■ **WHAT IS REQUIRED**:
Work through the data below and copy out every line where "Adhes" is found.

■ **AVAILABLE DATA**:
>>>
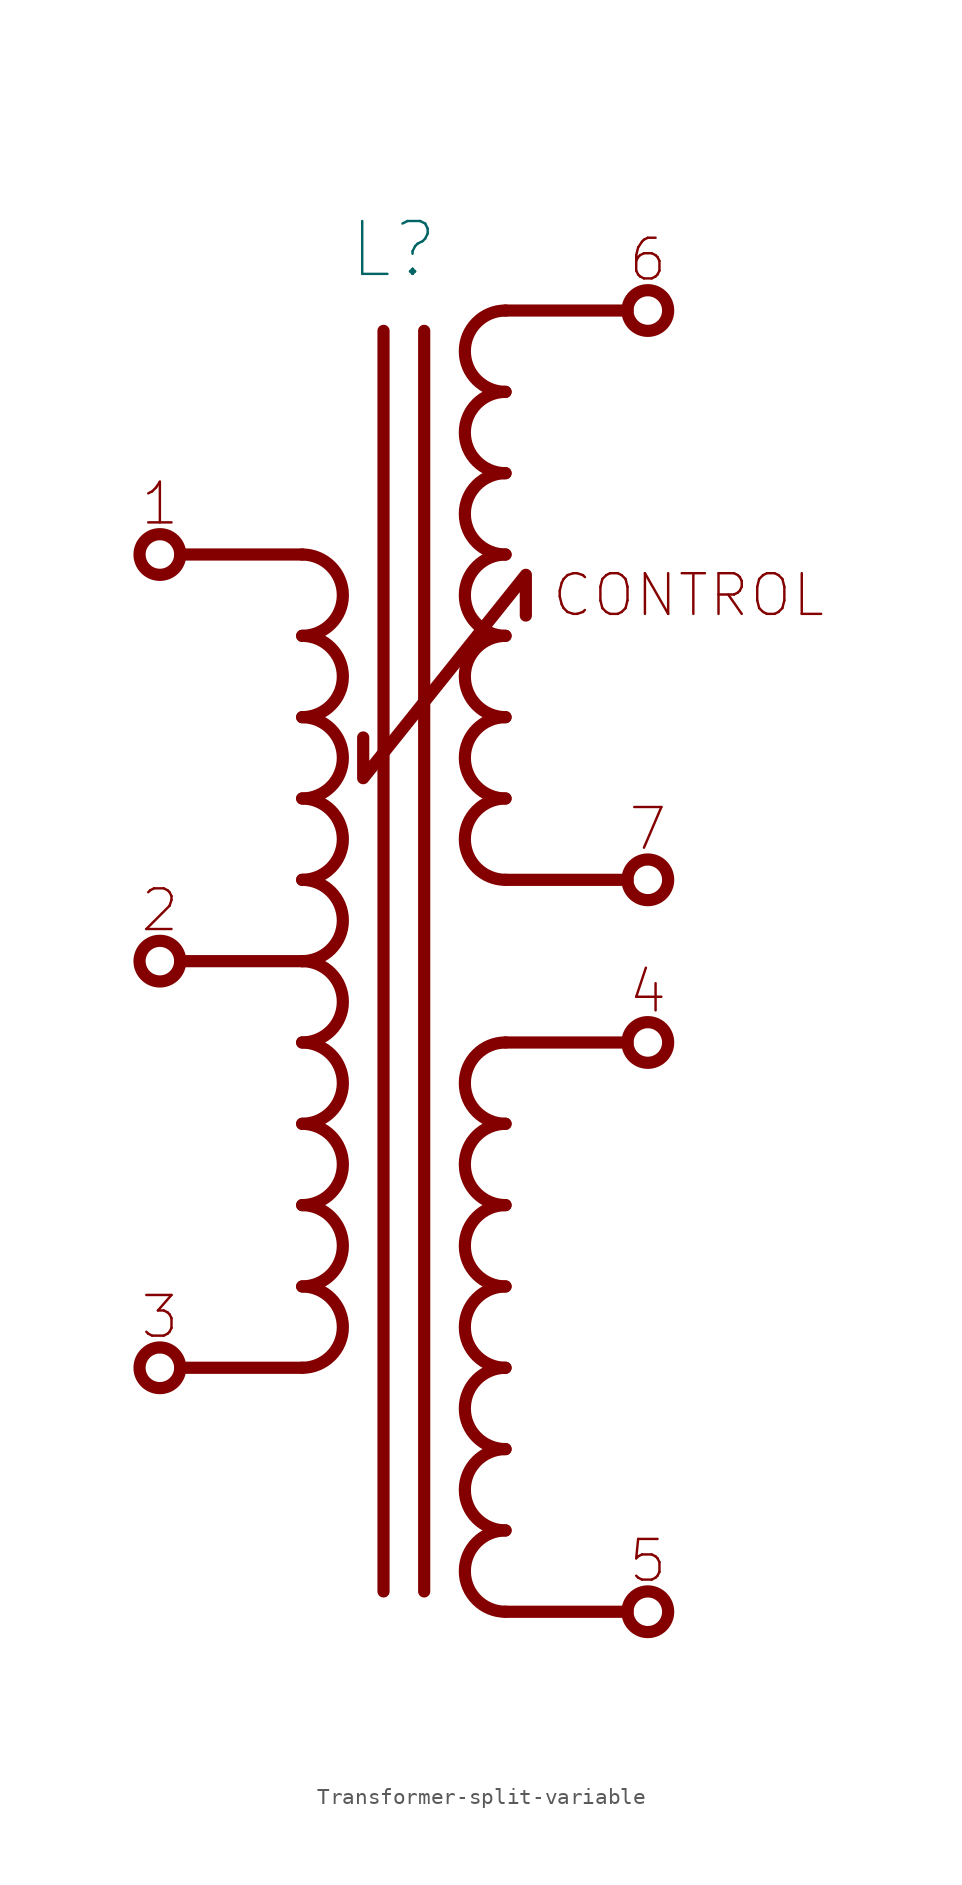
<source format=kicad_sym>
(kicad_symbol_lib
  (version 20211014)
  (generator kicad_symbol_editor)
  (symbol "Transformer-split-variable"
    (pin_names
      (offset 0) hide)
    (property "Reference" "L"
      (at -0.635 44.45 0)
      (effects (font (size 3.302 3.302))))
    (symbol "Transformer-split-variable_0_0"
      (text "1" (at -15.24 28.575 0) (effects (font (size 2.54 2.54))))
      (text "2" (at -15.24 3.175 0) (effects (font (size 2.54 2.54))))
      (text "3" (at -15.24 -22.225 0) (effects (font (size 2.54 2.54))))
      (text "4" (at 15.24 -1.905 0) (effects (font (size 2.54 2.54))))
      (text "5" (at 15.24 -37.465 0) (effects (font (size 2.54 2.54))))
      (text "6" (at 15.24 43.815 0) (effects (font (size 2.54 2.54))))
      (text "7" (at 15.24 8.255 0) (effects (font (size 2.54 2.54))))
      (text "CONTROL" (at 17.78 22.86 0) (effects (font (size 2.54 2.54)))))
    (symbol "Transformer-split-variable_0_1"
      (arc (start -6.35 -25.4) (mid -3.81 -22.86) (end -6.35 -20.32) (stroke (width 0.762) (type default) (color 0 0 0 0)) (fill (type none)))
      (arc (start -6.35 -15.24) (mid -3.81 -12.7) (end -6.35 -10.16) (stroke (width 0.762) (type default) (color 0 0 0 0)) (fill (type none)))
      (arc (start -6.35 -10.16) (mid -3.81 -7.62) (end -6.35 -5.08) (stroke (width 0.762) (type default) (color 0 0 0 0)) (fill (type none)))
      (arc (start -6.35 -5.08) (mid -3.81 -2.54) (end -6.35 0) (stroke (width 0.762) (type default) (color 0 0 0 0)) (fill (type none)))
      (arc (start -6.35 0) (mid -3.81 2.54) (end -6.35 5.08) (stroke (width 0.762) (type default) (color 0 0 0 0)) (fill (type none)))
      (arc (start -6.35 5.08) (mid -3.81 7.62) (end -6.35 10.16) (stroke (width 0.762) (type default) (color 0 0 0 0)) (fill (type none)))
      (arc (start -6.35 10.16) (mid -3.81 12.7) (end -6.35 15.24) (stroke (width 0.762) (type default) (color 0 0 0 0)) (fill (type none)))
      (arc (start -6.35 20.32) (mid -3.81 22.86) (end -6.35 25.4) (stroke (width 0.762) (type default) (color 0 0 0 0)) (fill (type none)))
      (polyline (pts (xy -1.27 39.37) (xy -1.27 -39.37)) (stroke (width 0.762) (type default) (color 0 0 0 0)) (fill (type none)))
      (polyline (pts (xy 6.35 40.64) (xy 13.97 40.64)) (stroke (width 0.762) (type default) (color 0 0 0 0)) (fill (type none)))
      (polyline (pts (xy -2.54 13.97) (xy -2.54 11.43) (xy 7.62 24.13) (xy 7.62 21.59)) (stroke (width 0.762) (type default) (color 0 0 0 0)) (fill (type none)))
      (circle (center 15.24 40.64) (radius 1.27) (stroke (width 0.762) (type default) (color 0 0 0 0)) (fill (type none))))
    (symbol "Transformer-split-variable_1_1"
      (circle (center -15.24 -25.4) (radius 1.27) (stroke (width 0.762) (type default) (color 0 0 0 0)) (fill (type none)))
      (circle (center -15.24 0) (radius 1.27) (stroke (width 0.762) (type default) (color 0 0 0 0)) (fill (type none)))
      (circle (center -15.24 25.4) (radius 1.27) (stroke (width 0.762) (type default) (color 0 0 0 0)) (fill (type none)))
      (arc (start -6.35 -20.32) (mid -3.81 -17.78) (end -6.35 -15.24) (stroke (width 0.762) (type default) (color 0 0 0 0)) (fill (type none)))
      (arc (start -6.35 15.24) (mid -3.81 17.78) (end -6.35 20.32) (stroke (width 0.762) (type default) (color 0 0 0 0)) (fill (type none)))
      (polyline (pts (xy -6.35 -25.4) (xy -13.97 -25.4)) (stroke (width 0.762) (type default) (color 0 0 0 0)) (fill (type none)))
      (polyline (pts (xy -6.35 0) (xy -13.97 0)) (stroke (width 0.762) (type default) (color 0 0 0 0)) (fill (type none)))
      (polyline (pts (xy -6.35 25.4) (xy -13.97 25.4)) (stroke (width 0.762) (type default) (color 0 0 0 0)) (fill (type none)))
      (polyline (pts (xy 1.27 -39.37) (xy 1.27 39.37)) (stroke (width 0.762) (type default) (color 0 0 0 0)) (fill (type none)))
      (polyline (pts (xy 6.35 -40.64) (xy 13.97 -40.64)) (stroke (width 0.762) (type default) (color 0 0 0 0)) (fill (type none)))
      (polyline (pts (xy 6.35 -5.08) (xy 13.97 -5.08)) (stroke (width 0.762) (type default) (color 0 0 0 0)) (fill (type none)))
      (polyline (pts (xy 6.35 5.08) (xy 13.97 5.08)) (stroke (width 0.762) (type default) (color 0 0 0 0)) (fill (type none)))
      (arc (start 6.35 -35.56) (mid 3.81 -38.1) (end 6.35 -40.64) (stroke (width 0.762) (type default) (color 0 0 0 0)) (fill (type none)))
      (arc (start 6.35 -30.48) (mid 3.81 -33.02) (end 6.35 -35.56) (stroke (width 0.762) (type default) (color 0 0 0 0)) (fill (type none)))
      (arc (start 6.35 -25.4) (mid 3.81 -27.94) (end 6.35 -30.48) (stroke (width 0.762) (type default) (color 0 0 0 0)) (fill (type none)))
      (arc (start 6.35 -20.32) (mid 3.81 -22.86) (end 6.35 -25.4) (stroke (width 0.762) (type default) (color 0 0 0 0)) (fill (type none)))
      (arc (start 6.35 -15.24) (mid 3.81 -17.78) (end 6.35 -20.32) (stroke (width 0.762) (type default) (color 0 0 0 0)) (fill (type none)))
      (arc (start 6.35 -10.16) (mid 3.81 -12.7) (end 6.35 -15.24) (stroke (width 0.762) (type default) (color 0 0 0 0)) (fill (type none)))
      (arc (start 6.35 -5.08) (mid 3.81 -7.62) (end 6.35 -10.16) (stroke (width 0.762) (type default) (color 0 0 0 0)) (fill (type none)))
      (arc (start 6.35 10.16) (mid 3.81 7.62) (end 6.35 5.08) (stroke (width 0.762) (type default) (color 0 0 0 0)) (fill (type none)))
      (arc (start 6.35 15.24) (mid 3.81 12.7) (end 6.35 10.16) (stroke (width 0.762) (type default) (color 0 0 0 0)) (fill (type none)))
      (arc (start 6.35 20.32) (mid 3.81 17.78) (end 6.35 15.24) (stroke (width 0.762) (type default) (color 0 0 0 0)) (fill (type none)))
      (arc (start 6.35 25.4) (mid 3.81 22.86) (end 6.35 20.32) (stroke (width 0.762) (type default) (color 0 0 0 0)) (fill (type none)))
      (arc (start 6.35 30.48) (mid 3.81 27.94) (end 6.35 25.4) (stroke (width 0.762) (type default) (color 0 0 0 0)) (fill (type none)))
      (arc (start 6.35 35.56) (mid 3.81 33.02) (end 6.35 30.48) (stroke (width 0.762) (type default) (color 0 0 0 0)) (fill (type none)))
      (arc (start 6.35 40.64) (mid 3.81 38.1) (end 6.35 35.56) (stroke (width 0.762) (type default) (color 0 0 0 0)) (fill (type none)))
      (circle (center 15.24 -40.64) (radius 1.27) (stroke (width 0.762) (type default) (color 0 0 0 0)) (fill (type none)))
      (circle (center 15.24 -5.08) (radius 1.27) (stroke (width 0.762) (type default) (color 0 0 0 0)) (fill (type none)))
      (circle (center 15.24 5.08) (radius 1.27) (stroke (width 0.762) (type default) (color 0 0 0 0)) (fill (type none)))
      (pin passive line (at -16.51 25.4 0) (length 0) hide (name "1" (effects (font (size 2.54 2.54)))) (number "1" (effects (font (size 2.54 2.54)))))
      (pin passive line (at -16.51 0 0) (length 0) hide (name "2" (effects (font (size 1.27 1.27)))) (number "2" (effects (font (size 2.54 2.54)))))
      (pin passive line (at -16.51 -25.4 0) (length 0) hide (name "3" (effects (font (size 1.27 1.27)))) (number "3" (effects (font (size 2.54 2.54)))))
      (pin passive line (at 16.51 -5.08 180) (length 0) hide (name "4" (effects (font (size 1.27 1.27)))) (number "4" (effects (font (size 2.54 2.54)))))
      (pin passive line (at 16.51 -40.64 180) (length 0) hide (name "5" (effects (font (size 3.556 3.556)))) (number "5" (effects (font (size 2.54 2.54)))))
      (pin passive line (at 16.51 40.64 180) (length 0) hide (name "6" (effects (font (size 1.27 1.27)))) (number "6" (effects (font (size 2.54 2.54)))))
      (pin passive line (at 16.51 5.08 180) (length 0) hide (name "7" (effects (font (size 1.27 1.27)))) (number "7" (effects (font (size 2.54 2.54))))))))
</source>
<<<
>>>
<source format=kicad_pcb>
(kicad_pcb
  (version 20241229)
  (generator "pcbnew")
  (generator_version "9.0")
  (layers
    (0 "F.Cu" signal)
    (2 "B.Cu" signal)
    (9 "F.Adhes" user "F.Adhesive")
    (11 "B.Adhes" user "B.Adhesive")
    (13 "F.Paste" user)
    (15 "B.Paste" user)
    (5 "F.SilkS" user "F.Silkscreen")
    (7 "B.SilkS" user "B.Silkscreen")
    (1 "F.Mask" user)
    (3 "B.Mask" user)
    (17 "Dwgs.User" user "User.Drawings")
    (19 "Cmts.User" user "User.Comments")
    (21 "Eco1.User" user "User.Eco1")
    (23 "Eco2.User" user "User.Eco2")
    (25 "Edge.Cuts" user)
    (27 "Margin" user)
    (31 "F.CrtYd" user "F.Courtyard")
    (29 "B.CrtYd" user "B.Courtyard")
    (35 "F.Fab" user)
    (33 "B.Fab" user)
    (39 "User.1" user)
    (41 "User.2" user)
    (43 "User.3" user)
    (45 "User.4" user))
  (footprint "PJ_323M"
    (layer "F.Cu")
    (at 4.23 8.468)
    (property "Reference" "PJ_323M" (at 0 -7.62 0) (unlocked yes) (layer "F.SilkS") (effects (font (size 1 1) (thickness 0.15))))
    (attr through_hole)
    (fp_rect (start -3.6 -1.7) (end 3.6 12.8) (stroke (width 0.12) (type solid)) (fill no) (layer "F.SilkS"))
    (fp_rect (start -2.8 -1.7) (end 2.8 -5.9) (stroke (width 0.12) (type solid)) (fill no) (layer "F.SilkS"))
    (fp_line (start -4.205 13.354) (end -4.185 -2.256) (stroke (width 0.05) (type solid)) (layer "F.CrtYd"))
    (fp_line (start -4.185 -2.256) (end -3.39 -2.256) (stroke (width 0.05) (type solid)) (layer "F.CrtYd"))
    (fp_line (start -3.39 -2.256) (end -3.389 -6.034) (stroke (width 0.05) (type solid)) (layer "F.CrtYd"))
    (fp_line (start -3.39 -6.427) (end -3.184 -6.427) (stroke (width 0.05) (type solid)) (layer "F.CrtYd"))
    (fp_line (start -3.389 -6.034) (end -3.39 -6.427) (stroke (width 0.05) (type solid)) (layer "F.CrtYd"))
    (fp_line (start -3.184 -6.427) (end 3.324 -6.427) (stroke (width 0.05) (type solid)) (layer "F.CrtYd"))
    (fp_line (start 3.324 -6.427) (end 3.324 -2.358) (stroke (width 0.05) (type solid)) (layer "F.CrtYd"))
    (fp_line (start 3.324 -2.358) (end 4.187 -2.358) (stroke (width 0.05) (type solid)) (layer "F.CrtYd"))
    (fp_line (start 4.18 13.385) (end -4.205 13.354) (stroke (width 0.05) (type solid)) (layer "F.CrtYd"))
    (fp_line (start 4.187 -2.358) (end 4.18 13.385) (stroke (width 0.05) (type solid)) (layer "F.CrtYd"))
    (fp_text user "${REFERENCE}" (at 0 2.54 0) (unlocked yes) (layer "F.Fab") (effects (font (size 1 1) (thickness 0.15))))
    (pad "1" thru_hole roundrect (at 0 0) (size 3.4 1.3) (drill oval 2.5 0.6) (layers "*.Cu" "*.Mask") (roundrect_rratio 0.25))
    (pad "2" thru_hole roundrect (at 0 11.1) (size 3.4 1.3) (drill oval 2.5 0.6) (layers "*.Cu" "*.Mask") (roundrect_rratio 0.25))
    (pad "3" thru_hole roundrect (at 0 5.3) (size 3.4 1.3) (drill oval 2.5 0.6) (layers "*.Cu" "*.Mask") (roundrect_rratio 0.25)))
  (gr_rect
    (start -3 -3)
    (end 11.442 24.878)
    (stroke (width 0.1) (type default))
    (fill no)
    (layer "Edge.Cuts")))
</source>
<<<
■ **SOLUTION FOR THIS PROBLEM**:
    (9 "F.Adhes" user "F.Adhesive")
    (11 "B.Adhes" user "B.Adhesive")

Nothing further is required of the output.